Stir egg yolks and lemon juice vigorously in medium saucepan over very low heat.  Add butter and white wine and stir constantly with whisk, until melted.  Add white vinegar, salt, and pepper and continue vigorous stirring until all butter is melted and sauce is thickened (be sure butter melts slowly so eggs have time to cook and thicken sauce without curdling).  

NOTE: If the sauce begins to separate, add 2 teaspoons of water to the sauce mixture and whisk briskly until the mixture has combined together to form a creamy sauce.

Keep warm until ready to serve.  HINT: I put my Hollandaise Sauce in a small thermos to keep warm.

Quick and Easy Hollandaise Sauce:  Use 1 package Knorr Hollandaise Sauce mix and follow package directions.



Poaching eggs for a crowd:

To poach eggs for a crowd, cook eggs ahead of time, slightly under cooking them. Slide them into a large bowl of cold water.  When ready to be served, immerse in barely simmering water for 1 to 2 minutes.

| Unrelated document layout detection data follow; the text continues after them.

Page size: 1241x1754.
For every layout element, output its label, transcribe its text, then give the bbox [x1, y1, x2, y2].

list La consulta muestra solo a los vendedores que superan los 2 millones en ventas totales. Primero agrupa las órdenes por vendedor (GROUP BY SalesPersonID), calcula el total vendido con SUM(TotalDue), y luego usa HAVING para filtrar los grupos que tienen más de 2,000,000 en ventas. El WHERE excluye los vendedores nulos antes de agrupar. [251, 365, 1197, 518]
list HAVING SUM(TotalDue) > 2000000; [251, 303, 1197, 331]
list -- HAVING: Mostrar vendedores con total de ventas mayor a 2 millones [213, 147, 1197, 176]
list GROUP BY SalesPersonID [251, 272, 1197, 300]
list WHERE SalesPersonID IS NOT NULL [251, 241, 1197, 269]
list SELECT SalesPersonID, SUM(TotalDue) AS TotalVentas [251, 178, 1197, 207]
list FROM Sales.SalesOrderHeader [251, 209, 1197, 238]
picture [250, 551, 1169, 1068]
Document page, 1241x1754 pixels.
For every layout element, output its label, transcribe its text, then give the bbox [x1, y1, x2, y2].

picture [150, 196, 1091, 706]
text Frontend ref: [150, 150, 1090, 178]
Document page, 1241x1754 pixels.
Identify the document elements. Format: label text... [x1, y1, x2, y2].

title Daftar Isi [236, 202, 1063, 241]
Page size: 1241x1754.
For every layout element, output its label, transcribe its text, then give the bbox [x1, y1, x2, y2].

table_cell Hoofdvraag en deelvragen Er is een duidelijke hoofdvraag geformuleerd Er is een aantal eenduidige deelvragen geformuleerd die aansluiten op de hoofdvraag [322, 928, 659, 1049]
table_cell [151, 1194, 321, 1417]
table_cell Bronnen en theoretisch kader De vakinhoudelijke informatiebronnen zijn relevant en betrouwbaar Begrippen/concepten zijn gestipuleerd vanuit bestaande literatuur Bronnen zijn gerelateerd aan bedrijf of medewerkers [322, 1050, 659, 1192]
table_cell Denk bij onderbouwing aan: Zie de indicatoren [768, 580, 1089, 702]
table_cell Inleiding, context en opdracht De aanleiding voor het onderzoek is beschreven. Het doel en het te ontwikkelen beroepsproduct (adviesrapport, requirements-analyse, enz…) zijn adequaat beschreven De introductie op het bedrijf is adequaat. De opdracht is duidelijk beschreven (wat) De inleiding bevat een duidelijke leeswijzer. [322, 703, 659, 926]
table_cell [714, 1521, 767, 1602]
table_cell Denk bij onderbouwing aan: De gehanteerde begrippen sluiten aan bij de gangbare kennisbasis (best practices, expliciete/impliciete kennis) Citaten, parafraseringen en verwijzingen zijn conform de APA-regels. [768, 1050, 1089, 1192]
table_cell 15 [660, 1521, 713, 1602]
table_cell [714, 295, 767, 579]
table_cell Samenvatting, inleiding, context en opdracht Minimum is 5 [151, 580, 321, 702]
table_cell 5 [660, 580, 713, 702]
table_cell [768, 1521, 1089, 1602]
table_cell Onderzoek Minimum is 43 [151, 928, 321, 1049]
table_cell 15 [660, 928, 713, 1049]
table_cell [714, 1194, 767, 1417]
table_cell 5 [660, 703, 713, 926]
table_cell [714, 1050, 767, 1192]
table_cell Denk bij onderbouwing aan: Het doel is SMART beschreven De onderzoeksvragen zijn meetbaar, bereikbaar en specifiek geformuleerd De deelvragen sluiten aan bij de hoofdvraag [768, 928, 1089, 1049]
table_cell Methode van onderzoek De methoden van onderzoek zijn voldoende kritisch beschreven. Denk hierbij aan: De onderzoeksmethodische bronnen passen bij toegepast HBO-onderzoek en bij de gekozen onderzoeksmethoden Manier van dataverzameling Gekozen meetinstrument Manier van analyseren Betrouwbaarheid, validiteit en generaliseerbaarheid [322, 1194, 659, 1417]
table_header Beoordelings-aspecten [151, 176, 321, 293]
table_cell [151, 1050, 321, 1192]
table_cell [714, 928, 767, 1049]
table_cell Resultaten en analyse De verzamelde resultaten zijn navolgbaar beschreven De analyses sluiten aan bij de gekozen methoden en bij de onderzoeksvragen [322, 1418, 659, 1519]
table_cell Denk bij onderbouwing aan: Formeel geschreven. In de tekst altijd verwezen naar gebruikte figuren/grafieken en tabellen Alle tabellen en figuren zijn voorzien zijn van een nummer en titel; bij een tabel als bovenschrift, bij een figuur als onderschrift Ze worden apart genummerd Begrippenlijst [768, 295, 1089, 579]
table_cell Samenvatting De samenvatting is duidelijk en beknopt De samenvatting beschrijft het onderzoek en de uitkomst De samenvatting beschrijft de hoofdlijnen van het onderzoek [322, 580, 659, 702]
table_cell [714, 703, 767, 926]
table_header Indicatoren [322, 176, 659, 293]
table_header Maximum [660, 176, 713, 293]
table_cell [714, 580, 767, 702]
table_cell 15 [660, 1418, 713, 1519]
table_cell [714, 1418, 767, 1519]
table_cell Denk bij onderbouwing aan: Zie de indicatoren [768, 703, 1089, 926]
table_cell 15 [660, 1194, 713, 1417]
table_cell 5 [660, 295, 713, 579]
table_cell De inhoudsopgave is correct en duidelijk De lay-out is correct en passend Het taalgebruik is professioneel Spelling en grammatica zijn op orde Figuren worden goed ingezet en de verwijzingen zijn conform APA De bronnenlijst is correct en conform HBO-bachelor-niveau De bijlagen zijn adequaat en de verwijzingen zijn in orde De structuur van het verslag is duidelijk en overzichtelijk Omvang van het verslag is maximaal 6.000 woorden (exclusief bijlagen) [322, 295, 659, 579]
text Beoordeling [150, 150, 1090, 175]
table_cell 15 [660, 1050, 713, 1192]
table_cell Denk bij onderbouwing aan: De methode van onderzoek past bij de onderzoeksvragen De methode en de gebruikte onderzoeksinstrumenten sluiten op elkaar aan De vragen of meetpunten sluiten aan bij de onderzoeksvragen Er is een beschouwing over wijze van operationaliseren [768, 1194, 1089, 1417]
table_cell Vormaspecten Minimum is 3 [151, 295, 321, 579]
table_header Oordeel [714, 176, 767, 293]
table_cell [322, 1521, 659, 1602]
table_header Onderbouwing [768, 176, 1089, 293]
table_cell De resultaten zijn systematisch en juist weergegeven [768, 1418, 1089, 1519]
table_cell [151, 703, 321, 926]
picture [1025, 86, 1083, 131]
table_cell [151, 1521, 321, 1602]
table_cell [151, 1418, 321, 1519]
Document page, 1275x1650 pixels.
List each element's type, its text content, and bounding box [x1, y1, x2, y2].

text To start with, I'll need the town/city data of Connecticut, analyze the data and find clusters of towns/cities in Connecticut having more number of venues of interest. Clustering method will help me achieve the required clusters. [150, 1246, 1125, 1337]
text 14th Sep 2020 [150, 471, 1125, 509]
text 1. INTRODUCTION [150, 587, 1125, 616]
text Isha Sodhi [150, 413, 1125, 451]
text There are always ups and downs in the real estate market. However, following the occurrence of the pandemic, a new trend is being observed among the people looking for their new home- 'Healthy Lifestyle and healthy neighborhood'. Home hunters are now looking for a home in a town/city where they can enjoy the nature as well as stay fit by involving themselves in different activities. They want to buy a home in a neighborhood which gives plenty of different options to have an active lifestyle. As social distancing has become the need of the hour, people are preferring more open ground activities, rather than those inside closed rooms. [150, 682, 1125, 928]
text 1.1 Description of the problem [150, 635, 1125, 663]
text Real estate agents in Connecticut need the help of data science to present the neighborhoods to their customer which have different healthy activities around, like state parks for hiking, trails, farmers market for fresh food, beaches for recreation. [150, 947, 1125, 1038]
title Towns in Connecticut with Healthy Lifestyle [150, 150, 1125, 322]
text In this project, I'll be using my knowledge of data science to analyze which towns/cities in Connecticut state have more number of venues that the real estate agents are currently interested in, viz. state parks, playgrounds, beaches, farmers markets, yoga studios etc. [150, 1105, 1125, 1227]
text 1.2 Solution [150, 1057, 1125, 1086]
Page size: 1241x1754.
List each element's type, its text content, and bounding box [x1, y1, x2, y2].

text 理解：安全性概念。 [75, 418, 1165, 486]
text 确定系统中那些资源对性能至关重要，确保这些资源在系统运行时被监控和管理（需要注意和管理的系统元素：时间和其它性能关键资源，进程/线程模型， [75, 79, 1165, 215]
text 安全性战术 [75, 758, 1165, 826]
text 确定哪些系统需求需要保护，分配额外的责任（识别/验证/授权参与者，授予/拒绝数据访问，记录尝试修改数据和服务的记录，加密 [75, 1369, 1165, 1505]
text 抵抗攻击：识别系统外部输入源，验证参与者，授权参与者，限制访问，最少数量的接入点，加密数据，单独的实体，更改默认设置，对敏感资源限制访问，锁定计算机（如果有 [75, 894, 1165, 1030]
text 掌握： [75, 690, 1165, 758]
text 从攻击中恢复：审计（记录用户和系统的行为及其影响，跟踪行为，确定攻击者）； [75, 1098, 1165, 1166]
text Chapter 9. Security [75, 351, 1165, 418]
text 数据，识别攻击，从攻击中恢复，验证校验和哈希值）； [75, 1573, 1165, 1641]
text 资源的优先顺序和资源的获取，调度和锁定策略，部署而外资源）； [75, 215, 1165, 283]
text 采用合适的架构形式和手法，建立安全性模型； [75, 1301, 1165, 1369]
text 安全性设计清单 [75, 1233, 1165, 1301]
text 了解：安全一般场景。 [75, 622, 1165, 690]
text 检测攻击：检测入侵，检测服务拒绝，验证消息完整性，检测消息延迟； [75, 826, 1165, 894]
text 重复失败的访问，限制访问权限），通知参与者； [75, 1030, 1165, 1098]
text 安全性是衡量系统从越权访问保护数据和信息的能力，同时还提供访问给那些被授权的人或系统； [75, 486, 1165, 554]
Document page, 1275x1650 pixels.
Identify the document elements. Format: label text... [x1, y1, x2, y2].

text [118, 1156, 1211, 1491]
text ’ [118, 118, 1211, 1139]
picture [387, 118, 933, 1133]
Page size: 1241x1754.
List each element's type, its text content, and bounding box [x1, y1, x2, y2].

Holding poached eggs for a short period of time:

If you are making eggs only a short while ahead, slide all of them, as they are cooked, into a large bowl of hot (not boiling) water.  Do not worry about them sticking together.  Top with more hot water from time to time to keep them warm.  The eggs will be soft, warm, and ready to eat when you are ready to serve them.